Set of tasks:
1. In the piece below on Glenn Frey's death, where did Frey and Don Henley form their duo in 1970?
2. Condense the paragraph beginning "Formed in 1970 at the front bar" in the piece below on Glenn Frey's death into a short bulleted list that keeps its main facts.

-- Selected passage follows --

Why Glenn Frey's death shakes us
By Marc Eliot?Updated 11:31 AM ET, Tue January 19, 2016

(CNN)—The passing of Glenn Frey both recalls and closes the book on one of rock's most celebrated rock 'n' roll songwriting teams, but for many of us it also signals something more personal: the passing of a time when the Eagles' "Hotel California" was the anthem for the youth of America in the '70s -- the way Beatles music was for the children of the '60s.

For people who came up in that time, the death of Frey -- and earlier this month the death of David Bowie -- comes as a reality check, a resounding reminder that the days of "Take it Easy" and the promise of "One of these Nights" are long behind us.

Instead, music, the blood of our youth, has somehow been replaced by mortgages, credit cards, spouses, children, divorces, alimony, expanding waistlines and diminished dreams. Some of us may feel like an oldies act, but Glenn Frey never became one.

Formed in 1970 at the front bar of L.A.'s legendary Troubadour nightspot, the duo of Frey and Don Henley united to be part of the backup band for Linda Ronstadt at a Disneyland engagement. It was the nucleus of what would become the Eagles, the hugely influential band that introduced the "L.A. sound" to the world—and whose album "Eagles: Their Greatest Hits 1971-1975" still holds the record as bestselling album of the 20th century by a group.

Henley brought a Texas-style country sound to the band, but it was tempered and made more sophisticated by Frey, who gave it its essential urban rhythms. Frey was born in Detroit and raised in the nearby suburb of Royal Oak, Michigan. (None of the Eagles were, in fact, from Los Angeles.)

An Eagle gets started

While still a teenager, Frey became a local sought-after studio musician, and in 1966 had his first exposure to greatness, playing for one of Detroit's own, Bob Seger, who was at the time one of the hottest acts in the world, one of the first to spot young Frey's abilities as a rhythm guitarist and lead singer.

A few years later, in Los Angeles when the Eagles first played together, they were mostly a derivative band, using material from Jackson Browne, J.D. Souther, Jack Tempchin and Tom Waits to help them find their way. (Like the Beatles, Henley and Frey relied on the music of others to learn how to make their own.)

-- Selected passage concluded --
-- Given information follows --

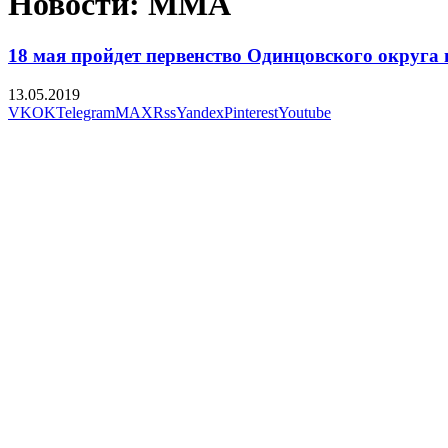
Новости: MMA
18 мая пройдет первенство Одинцовского округ
13.05.2019
VK
OK
Telegram
MAX
Rss
Yandex
Pinterest
Youtube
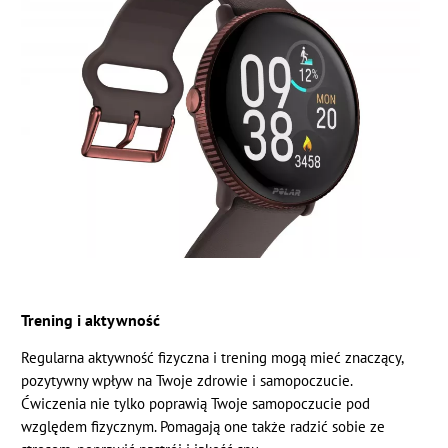
Trening i aktywność
Regularna aktywność fizyczna i trening mogą mieć znaczący,
pozytywny wpływ na Twoje zdrowie i samopoczucie.
Ćwiczenia nie tylko poprawią Twoje samopoczucie pod
względem fizycznym. Pomagają one także radzić sobie ze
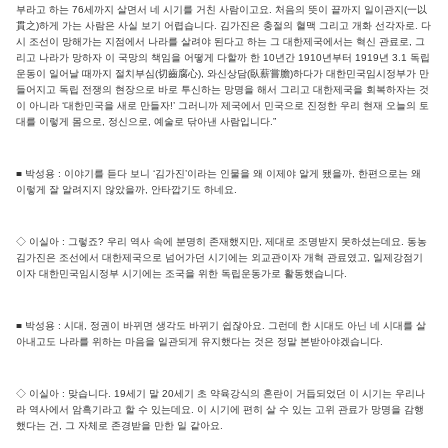
부라고 하는 76세까지 살면서 네 시기를 거친 사람이고요. 처음의 뜻이 끝까지 일이관지(一以
貫之)하게 가는 사람은 사실 보기 어렵습니다. 김가진은 충절의 혈맥 그리고 개화 선각자로. 다
시 조선이 망해가는 지점에서 나라를 살려야 된다고 하는 그 대한제국에서는 혁신 관료로, 그
리고 나라가 망하자 이 국망의 책임을 어떻게 다할까 한 10년간 1910년부터 1919년 3.1 독립
운동이 일어날 때까지 절치부심(切齒腐心), 와신상담(臥薪嘗膽)하다가 대한민국임시정부가 만
들어지고 독립 전쟁의 현장으로 바로 투신하는 망명을 해서 그리고 대한제국을 회복하자는 것
이 아니라 ‘대한민국을 새로 만들자!’ 그러니까 제국에서 민국으로 진정한 우리 현재 오늘의 토
대를 이렇게 몸으로, 정신으로, 예술로 닦아낸 사람입니다.”
■ 박성용 : 이야기를 듣다 보니 ‘김가진’이라는 인물을 왜 이제야 알게 됐을까, 한편으로는 왜
이렇게 잘 알려지지 않았을까, 안타깝기도 하네요.
◇ 이실아 : 그렇죠? 우리 역사 속에 분명히 존재했지만, 제대로 조명받지 못하셨는데요. 동농
김가진은 조선에서 대한제국으로 넘어가던 시기에는 외교관이자 개혁 관료였고, 일제강점기
이자 대한민국임시정부 시기에는 조국을 위한 독립운동가로 활동했습니다.
■ 박성용 : 시대, 정권이 바뀌면 생각도 바뀌기 쉽잖아요. 그런데 한 시대도 아닌 네 시대를 살
아내고도 나라를 위하는 마음을 일관되게 유지했다는 것은 정말 본받아야겠습니다.
◇ 이실아 : 맞습니다. 19세기 말 20세기 초 약육강식의 혼란이 거듭되었던 이 시기는 우리나
라 역사에서 암흑기라고 할 수 있는데요. 이 시기에 편히 살 수 있는 고위 관료가 망명을 감행
했다는 건, 그 자체로 존경받을 만한 일 같아요.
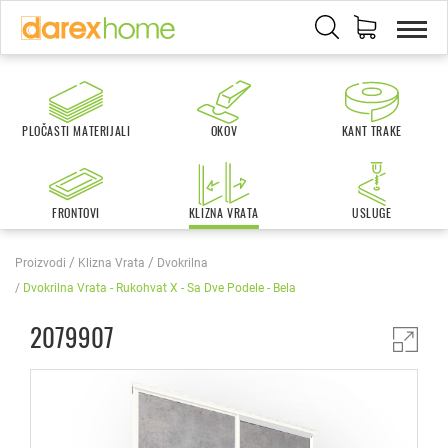
PLOČASTI MATERIJALI
OKOV
KANT TRAKE
FRONTOVI
KLIZNA VRATA
USLUGE
Proizvodi
Klizna Vrata
Dvokrilna
Dvokrilna Vrata - Rukohvat X - Sa Dve Podele - Bela
2079907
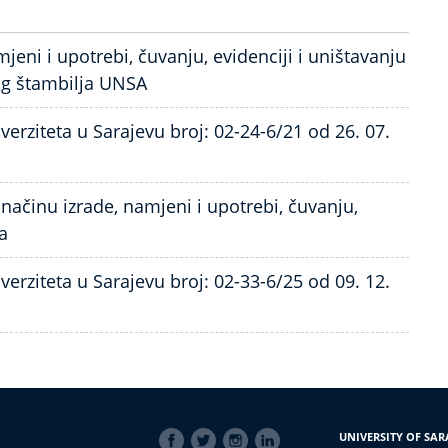
jeni i upotrebi, čuvanju, evidenciji i uništavanju
og štambilja UNSA
rziteta u Sarajevu broj: 02-24-6/21 od 26. 07.
načinu izrade, namjeni i upotrebi, čuvanju,
a
rziteta u Sarajevu broj: 02-33-6/25 od 09. 12.
SOCIAL
UNIVERSITY OF SAR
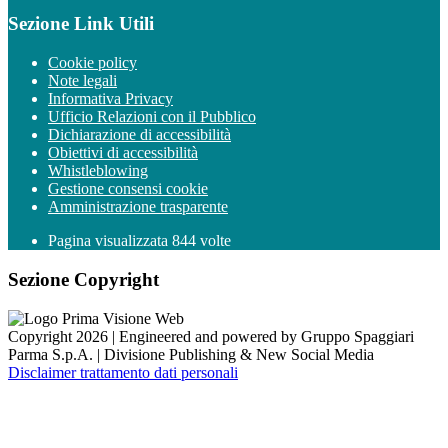
Sezione Link Utili
Cookie policy
Note legali
Informativa Privacy
Ufficio Relazioni con il Pubblico
Dichiarazione di accessibilità
Obiettivi di accessibilità
Whistleblowing
Gestione consensi cookie
Amministrazione trasparente
Pagina visualizzata
844
volte
Sezione Copyright
Copyright 2026 | Engineered and powered by Gruppo Spaggiari
Parma S.p.A. | Divisione Publishing & New Social Media
Disclaimer trattamento dati personali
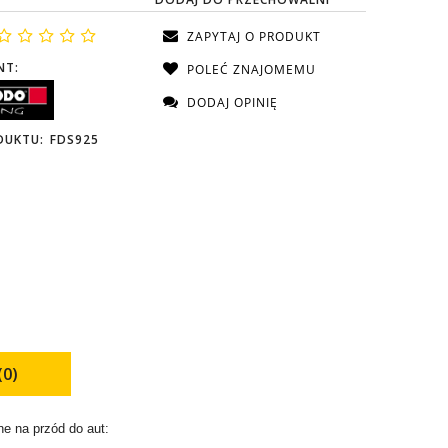
ZAPYTAJ O PRODUKT
NT:
POLEĆ ZNAJOMEMU
DODAJ OPINIĘ
DUKTU:
FDS925
(0)
e na przód do aut:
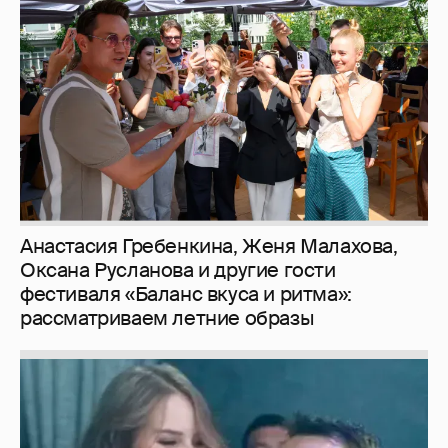
Оксана Русланова и другие гости
фестиваля «Баланс вкуса и ритма»:
рассматриваем летние образы
Неужели правда?
143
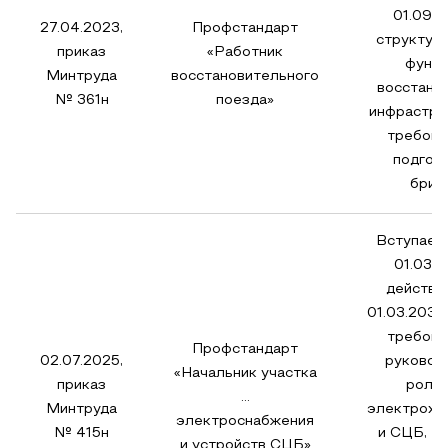
01.09.2
27.04.2023,
Профстандарт
структур
приказ
«Работник
функц
Минтруда
восстановительного
восстано
№ 361н
поезда»
инфрастру
требова
подгот
бриг
Вступает 
01.03.2
действу
01.03.2032
требова
Профстандарт
02.07.2025,
руковод
«Начальник участка
приказ
ролям
…
Минтруда
электрохо
электроснабжения
№ 415н
и СЦБ, т
и устройств СЦБ»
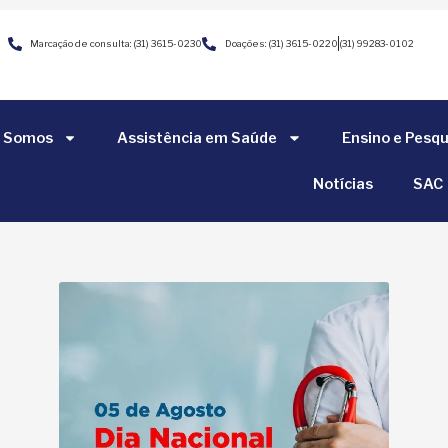
Marcação de consulta: (31) 3615-0230
Doações: (31) 3615-0220
(31) 99283-0102
 Somos
Assistência em Saúde
Ensino e Pesqu
Notícias
SAC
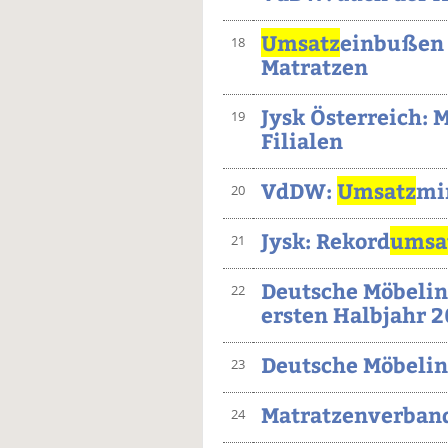
Umsatz
einbußen 
18
Matratzen
Jysk Österreich: 
19
Filialen
VdDW:
Umsatz
mi
20
Jysk: Rekord
umsa
21
Deutsche Möbelin
22
ersten Halbjahr 
Deutsche Möbelin
23
Matratzenverban
24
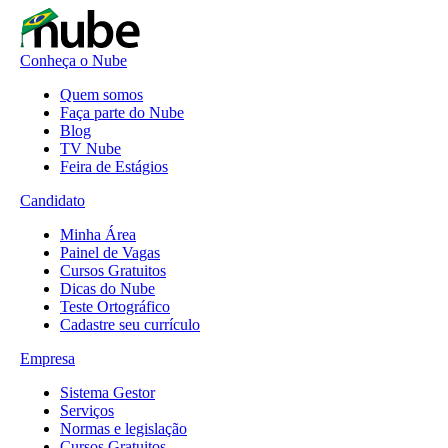
Conheça o Nube
Quem somos
Faça parte do Nube
Blog
TV Nube
Feira de Estágios
Candidato
Minha Área
Painel de Vagas
Cursos Gratuitos
Dicas do Nube
Teste Ortográfico
Cadastre seu currículo
Empresa
Sistema Gestor
Serviços
Normas e legislação
Cursos Gratuitos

-- Given information concluded --

Written responses:
1. At the front bar of L.A.'s Troubadour nightspot.

2.
- In 1970, Frey and Don Henley formed a duo at the front bar of L.A.'s Troubadour.
- They joined Linda Ronstadt's backup band for a Disneyland engagement.
- This pairing became the core of the Eagles, who introduced the "L.A. sound" to the world.
- "Eagles: Their Greatest Hits 1971-1975" still holds the record as the 20th century's bestselling album by a group.